Collected data entries:
::::

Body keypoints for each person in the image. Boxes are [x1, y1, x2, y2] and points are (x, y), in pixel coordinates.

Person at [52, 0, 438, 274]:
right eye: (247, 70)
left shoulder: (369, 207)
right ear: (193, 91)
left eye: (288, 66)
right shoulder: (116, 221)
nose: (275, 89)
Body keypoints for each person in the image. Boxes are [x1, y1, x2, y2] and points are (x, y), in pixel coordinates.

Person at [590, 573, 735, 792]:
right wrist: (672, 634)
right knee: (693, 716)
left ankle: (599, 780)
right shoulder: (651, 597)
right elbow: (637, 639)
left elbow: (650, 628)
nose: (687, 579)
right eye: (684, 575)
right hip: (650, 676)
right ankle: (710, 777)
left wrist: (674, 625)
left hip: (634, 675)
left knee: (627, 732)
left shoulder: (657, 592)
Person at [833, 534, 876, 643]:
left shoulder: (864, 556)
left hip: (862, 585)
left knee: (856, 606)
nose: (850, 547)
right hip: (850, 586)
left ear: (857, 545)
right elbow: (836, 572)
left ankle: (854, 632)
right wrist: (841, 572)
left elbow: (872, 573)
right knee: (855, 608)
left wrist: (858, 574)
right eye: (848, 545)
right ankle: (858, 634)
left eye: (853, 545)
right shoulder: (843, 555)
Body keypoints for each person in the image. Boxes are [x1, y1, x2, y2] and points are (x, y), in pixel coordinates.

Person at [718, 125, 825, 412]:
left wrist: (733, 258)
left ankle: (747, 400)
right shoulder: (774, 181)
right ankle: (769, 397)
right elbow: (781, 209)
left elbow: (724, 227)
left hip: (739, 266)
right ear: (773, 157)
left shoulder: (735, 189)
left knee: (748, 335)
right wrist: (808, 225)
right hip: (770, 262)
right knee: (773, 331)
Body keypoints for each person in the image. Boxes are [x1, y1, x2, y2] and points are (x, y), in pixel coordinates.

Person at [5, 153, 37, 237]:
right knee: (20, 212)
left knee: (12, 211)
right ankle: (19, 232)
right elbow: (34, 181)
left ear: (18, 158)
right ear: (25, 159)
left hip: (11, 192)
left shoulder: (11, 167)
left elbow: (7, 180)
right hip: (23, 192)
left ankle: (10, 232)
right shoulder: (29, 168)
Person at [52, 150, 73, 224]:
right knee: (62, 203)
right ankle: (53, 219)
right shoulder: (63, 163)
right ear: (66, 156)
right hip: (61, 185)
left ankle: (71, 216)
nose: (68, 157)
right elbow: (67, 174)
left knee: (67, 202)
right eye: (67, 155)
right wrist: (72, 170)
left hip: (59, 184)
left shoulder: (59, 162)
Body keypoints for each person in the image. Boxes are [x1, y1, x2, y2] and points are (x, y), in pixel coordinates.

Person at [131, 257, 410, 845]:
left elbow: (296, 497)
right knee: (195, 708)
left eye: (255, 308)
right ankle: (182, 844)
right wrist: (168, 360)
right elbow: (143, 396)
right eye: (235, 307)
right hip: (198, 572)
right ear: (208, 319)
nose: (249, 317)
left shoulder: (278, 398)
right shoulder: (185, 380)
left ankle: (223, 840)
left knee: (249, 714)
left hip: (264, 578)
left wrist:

::::

Your task:
Reproduce the whole of the records exactly, so that no line differs from the source above.

Answer section:
Body keypoints for each person in the image. Boxes are [x1, y1, x2, y2] and points are (x, y), in pixel coordinates.

Person at [52, 0, 438, 274]:
right eye: (247, 70)
left shoulder: (369, 207)
right ear: (193, 91)
left eye: (288, 66)
right shoulder: (116, 221)
nose: (275, 89)
Body keypoints for each person in the image. Boxes are [x1, y1, x2, y2] and points are (x, y), in pixel coordinates.

Person at [590, 573, 735, 792]:
right wrist: (672, 634)
right knee: (693, 716)
left ankle: (599, 780)
right shoulder: (651, 597)
right elbow: (637, 639)
left elbow: (650, 628)
nose: (687, 579)
right eye: (684, 575)
right hip: (650, 676)
right ankle: (710, 777)
left wrist: (674, 625)
left hip: (634, 675)
left knee: (627, 732)
left shoulder: (657, 592)
Person at [833, 534, 876, 643]:
left shoulder: (864, 556)
left hip: (862, 585)
left knee: (856, 606)
nose: (850, 547)
right hip: (850, 586)
left ear: (857, 545)
right elbow: (836, 572)
left ankle: (854, 632)
right wrist: (841, 572)
left elbow: (872, 573)
right knee: (855, 608)
left wrist: (858, 574)
right eye: (848, 545)
right ankle: (858, 634)
left eye: (853, 545)
right shoulder: (843, 555)
Body keypoints for each person in the image. Boxes are [x1, y1, x2, y2] and points are (x, y), in pixel coordinates.

Person at [718, 125, 825, 412]:
left wrist: (733, 258)
left ankle: (747, 400)
right shoulder: (774, 181)
right ankle: (769, 397)
right elbow: (781, 209)
left elbow: (724, 227)
left hip: (739, 266)
right ear: (773, 157)
left shoulder: (735, 189)
left knee: (748, 335)
right wrist: (808, 225)
right hip: (770, 262)
right knee: (773, 331)
Body keypoints for each person in the image. Boxes are [x1, y1, x2, y2] and points are (x, y), in pixel coordinates.

Person at [5, 153, 37, 237]:
right knee: (20, 212)
left knee: (12, 211)
right ankle: (19, 232)
right elbow: (34, 181)
left ear: (18, 158)
right ear: (25, 159)
left hip: (11, 192)
left shoulder: (11, 167)
left elbow: (7, 180)
right hip: (23, 192)
left ankle: (10, 232)
right shoulder: (29, 168)
Person at [52, 150, 73, 224]:
right knee: (62, 203)
right ankle: (53, 219)
right shoulder: (63, 163)
right ear: (66, 156)
right hip: (61, 185)
left ankle: (71, 216)
nose: (68, 157)
right elbow: (67, 174)
left knee: (67, 202)
right eye: (67, 155)
right wrist: (72, 170)
left hip: (59, 184)
left shoulder: (59, 162)
Body keypoints for each person in the image. Boxes are [x1, y1, x2, y2] and points are (x, y), in pixel coordinates.

Person at [131, 257, 410, 845]:
left elbow: (296, 497)
right knee: (195, 708)
left eye: (255, 308)
right ankle: (182, 844)
right wrist: (168, 360)
right elbow: (143, 396)
right eye: (235, 307)
right hip: (198, 572)
right ear: (208, 319)
nose: (249, 317)
left shoulder: (278, 398)
right shoulder: (185, 380)
left ankle: (223, 840)
left knee: (249, 714)
left hip: (264, 578)
left wrist:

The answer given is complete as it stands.